## Activity list:
1 – In the end-of-life care post, what topic do the bloggers want families to discuss around the dinner table?
2 – From the end-of-life care post, extract the passage that opens with the words "In this season" and ends with the words "With Grace team.", copying it verbatim.

-- Selected excerpt follows --

In this season of thanks, I am thankful to my wonderful parents, Chuck and Polly Sarasohn. They both had challenging end-of-life struggles — Dad in 2007, and Mom in 1979. I highlighted Dad’s unfortunate experience with an overlooked DNR order while in a congestive heart failure inpatient unit in an iHealthBeat column, Digital Diretives Could Aid End-of-Life Care, in June 2007.
This post comes to you as part of a “blog rally,” as described in
today’s Boston Globe. Several dozen bloggers in and beyond health are simultaneously posting this message to encourage dialogue around the dinner table about a topic that’s often avoided but needs to be addressed in every family: How we want to die.
The movement
Engage with Grace is informing and benefiting end-of-life care. This post is written by Alexandra Drane, the founder of
Eliza.com, and the Engage With Grace team.
We make choices throughout our lives – where we want to live, what types of activities will fill our days, with whom we spend our time. These choices are often a balance between our desires and our means, but at the end of the day, they are decisions made with intent. But when it comes to how we want to be treated at the end our lives, often we don’t express our intent or tell our loved ones about it.

-- Selected excerpt concluded --
-- Supplied records follows --

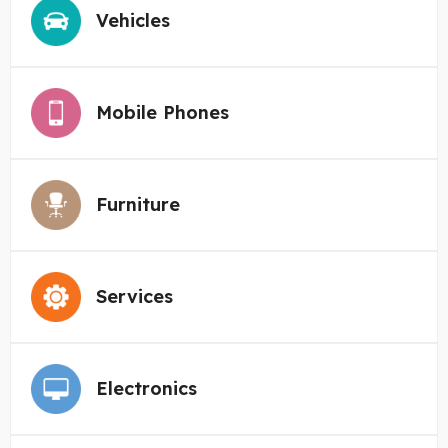
Vehicles
Mobile Phones
Furniture
Services
Electronics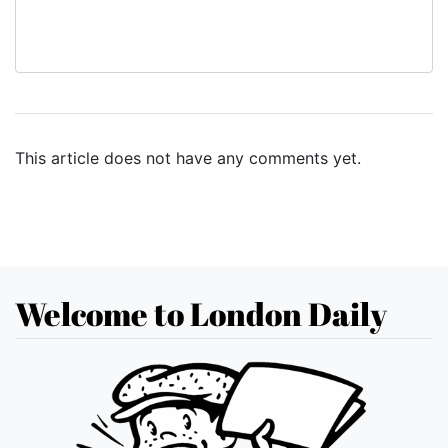
This article does not have any comments yet.
Welcome to London Daily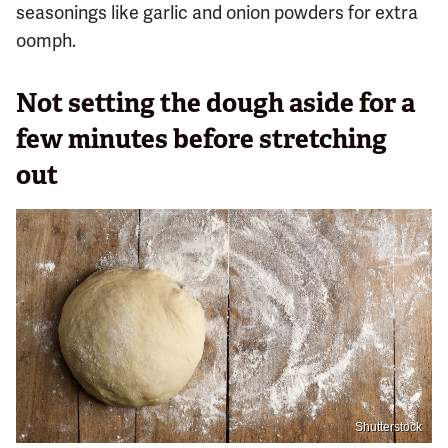
seasonings like garlic and onion powders for extra
oomph.
Not setting the dough aside for a
few minutes before stretching
out
Shutterstock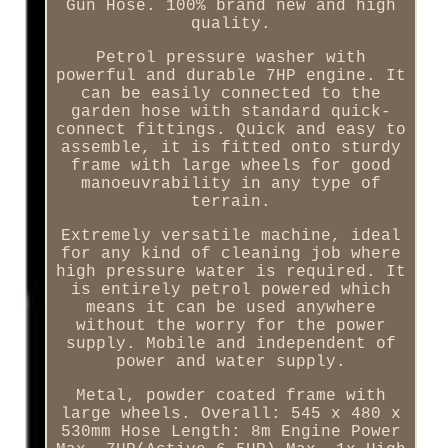
Gun Hose. 100% brand new and high
quality.
Petrol pressure washer with
powerful and durable 7HP engine. It
can be easily connected to the
garden hose with standard quick-
connect fittings. Quick and easy to
assemble, it is fitted onto sturdy
frame with large wheels for good
manoeuvrability in any type of
terrain.
Extremely versatile machine, ideal
for any kind of cleaning job where
high pressure water is required. It
is entirely petrol powered which
means it can be used anywhere
without the worry for the power
supply. Mobile and independent of
power and water supply.
Metal, powder coated frame with
large wheels. Overall: 545 x 480 x
530mm Hose Length: 8m Engine Power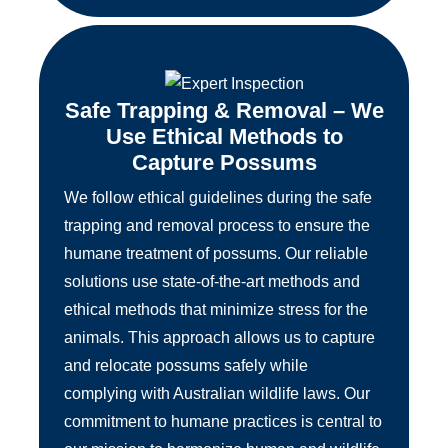
Safe Trapping & Removal – We
Use Ethical Methods to
Capture Possums
We follow ethical guidelines during the safe
trapping and removal process to ensure the
humane treatment of possums. Our reliable
solutions use state-of-the-art methods and
ethical methods that minimize stress for the
animals. This approach allows us to capture
and relocate possums safely while
complying with Australian wildlife laws. Our
commitment to humane practices is central to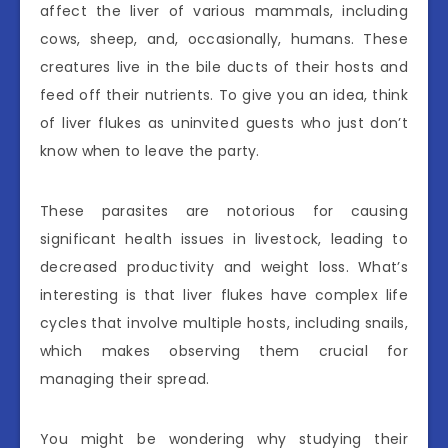
affect the liver of various mammals, including
cows, sheep, and, occasionally, humans. These
creatures live in the bile ducts of their hosts and
feed off their nutrients. To give you an idea, think
of liver flukes as uninvited guests who just don’t
know when to leave the party.
These parasites are notorious for causing
significant health issues in livestock, leading to
decreased productivity and weight loss. What’s
interesting is that liver flukes have complex life
cycles that involve multiple hosts, including snails,
which makes observing them crucial for
managing their spread.
You might be wondering why studying their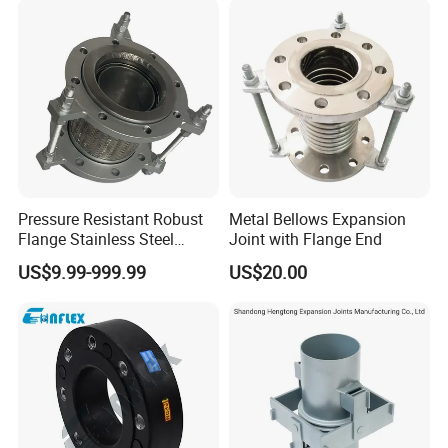
Pressure Resistant Robust
Metal Bellows Expansion
Flange Stainless Steel
Joint with Flange End
Expansion Joint for
US$9.99-999.99
US$20.00
Shipbuilding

-- Supplied records concluded --

## Exercise solutions:
1 – How we want to die.

2 –
In this season of thanks, I am thankful to my wonderful parents, Chuck and Polly Sarasohn. They both had challenging end-of-life struggles — Dad in 2007, and Mom in 1979. I highlighted Dad’s unfortunate experience with an overlooked DNR order while in a congestive heart failure inpatient unit in an iHealthBeat column, Digital Diretives Could Aid End-of-Life Care, in June 2007.
This post comes to you as part of a “blog rally,” as described in
today’s Boston Globe. Several dozen bloggers in and beyond health are simultaneously posting this message to encourage dialogue around the dinner table about a topic that’s often avoided but needs to be addressed in every family: How we want to die.
The movement
Engage with Grace is informing and benefiting end-of-life care. This post is written by Alexandra Drane, the founder of
Eliza.com, and the Engage With Grace team.